*Assignment:*
Every line with the string "KiCad" should be copied from the data.
Available data: Begin
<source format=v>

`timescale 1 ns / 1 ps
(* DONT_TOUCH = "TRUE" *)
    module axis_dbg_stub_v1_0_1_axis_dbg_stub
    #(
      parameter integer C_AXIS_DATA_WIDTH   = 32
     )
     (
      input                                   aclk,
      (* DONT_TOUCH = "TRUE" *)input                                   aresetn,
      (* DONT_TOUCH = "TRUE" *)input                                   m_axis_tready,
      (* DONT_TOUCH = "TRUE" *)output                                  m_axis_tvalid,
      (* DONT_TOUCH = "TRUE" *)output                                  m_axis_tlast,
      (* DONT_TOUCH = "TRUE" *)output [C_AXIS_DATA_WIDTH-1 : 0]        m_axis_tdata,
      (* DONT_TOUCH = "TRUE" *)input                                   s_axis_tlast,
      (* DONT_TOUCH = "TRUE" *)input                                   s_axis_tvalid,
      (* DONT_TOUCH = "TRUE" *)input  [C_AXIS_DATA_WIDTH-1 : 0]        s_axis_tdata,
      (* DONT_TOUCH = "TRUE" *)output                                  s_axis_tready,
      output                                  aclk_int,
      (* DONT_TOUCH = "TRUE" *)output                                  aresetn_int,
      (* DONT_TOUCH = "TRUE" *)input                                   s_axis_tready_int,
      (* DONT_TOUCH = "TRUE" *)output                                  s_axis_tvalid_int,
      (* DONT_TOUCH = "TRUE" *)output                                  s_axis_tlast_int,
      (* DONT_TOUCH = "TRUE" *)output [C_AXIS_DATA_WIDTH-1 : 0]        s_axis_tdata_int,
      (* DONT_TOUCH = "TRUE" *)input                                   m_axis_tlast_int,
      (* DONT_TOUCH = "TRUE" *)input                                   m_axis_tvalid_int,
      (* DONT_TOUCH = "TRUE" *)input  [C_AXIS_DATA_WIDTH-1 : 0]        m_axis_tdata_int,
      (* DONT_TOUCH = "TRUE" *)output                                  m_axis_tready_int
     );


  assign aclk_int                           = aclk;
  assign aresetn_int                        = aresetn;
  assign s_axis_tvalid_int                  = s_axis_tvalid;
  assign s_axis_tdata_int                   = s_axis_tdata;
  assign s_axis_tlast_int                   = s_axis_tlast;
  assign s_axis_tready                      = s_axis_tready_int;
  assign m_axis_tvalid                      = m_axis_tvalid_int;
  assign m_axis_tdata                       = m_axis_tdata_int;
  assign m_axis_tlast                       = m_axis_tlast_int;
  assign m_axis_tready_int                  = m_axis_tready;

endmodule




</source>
Available data: End
Available data: Begin
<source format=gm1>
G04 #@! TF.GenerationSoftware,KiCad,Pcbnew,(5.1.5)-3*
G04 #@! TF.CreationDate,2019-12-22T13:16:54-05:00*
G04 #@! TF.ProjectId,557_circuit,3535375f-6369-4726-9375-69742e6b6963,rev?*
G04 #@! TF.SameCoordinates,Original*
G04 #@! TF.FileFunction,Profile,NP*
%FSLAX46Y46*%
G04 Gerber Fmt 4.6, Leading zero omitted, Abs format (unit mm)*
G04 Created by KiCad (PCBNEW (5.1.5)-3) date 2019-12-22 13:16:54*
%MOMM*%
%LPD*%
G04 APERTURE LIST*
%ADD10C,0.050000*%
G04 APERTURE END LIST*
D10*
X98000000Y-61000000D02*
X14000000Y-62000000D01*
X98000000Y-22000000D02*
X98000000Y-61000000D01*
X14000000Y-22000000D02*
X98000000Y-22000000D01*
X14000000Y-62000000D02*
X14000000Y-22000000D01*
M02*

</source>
Available data: End
*Result below:*
G04 #@! TF.GenerationSoftware,KiCad,Pcbnew,(5.1.5)-3*
G04 Created by KiCad (PCBNEW (5.1.5)-3) date 2019-12-22 13:16:54*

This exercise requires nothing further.